Okay, I wrote a poem a few years ago about this subject; with all this talk I expanded into a story a few days ago. In it I try to explain ethics and the tolerance of ethics. I sincerely hope, it will mean as much to you as it did to me. I didn't want to share it on a forum, but I also don't want it to go to wast. In it you'll find I advocate as much for circumstance as for abuse of circumstance. I hope you enjoy it.
One day a man came to the Dragon Oracle and asked: “Sir, tell me about the brokenness of the world.” And The dragon said: “Two worlds have to be broken of two different things or people for brokenness to be just, else the one will never understand the other one... Listen to this parable.”
There was a master potter, who was working on two clay pots. When evening came he was finished and retired for the night; but while he was sleeping an enemy came and broke the two masterpieces.
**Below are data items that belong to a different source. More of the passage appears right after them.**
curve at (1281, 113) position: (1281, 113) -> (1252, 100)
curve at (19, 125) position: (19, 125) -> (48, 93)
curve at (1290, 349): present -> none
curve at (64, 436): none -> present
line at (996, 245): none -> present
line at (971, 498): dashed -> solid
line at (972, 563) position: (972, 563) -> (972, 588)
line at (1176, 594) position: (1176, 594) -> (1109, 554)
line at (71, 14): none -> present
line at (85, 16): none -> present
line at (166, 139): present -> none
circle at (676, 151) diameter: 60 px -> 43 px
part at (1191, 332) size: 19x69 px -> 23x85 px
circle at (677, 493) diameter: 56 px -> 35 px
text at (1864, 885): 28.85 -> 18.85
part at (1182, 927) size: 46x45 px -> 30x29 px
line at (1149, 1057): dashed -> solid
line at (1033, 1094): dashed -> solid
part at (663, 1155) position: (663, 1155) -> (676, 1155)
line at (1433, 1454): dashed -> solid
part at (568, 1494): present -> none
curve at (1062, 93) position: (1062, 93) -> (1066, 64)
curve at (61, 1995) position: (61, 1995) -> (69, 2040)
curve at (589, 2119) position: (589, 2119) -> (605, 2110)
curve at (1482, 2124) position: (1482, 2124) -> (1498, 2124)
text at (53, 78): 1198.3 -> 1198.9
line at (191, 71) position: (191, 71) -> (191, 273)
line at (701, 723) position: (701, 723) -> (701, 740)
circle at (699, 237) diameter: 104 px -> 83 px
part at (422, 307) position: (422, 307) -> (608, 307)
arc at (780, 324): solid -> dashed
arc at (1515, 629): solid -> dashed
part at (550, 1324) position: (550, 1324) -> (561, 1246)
The enemy said to himself, “I will not leave all the shards of the two clay pots behind, else this master repairs them and shames me; I will leave just enough to drive him mad.” When the master potter woke and saw the damage, he was grief stricken and wept bitterly. But he didn't give up, he took the shards, which the plunderer left behind and combined the two pots together. He loved that new pot so much, and wanted a special purpose for it; so he watered his garden each day with it. But there were holes in this new combined pot. In the beginning he tried to put his finger in these holes, but they cut him badly. But the potter didn't get angry with the pot, because he knew it was broken. He stopped putting his fingers in the holes and after a while he saw weeds springing up. He realized that this is the route where the pot was leaking; so he started pulling out the weeds. However one day when he was pulling out the weeds, the weeds asked him, “why are you pulling us out? No one has ever given us water before, but the injury of your pot had mercy on us.” The potter's wife came and said, “my husband: some weeds are herbs, let me pluck these and see what they are.” They put the herbs in their food, and suddenly they had compassion and understanding for evil men. And the potter said to his wife, “It's good to put one's laws and judgments away, even if it's just for a day. I never could understand the sinner, until my pot cut me and I ate the weeds. I also didn't know that some weeds are herbs; their suffering is the herb for my sickness, I was ill with pious judgment.” From now on the potter walked slowly, while he was watering his garden, and on some days you can find him standing still.
But one day when the potter wanted to water his garden again, he found that some weeds have made their homes in the cracks of the pot. He wanted to pull them out, but his wife said, “leave them, your pot is whole again.” However now the other weeds weren't getting anymore water and the garden plants were getting too much. The potter didn't know what to do; but behold the cracks eventually cut off their stems and they withered away... You can't live in a crack. And where those weeds fell from the pot, the lizards ate them up.
There were some other pots in the potter's place, whom were whole; they never liked the new pot, because they couldn't understand the cracks. The whole pots loved each other, but they could never love each other completely, because they were apart from one another; the new pot, however, was sacred, because their joys and sorrows were sliced into each other like a jigsaw, and they are one to the bone. Lets take an example...
That's why a man and a woman can't understand each other before they both have been broken, have lost a few pieces; and admit they must slice themselves into each other. If this does not happen a man and a woman will only exchange pleasantries, and their marriage will be dead. So many are afraid to break, so many are afraid to share their broken pieces as it is cutting them on the inside. What is best? To be tortured inside, having many secrets; or to exchange torture, AND joy; only so will you become completely one and free, and you won't have to seek freedom and understanding in dark places.
Right and wrong is a cracked clay pot, Leaking water neither yours, nor mine: Water over which you and I cast lot. Its shabby shards precariously combine, Over which saints, harlots and fools do pine.
We are a frozen spirit; our thoughts a cloud of droplets; different oceans and ages brood inside – where spirit sublimates. To some our words, an acid rain, to some it is too pure, to some infectious, to some a cure.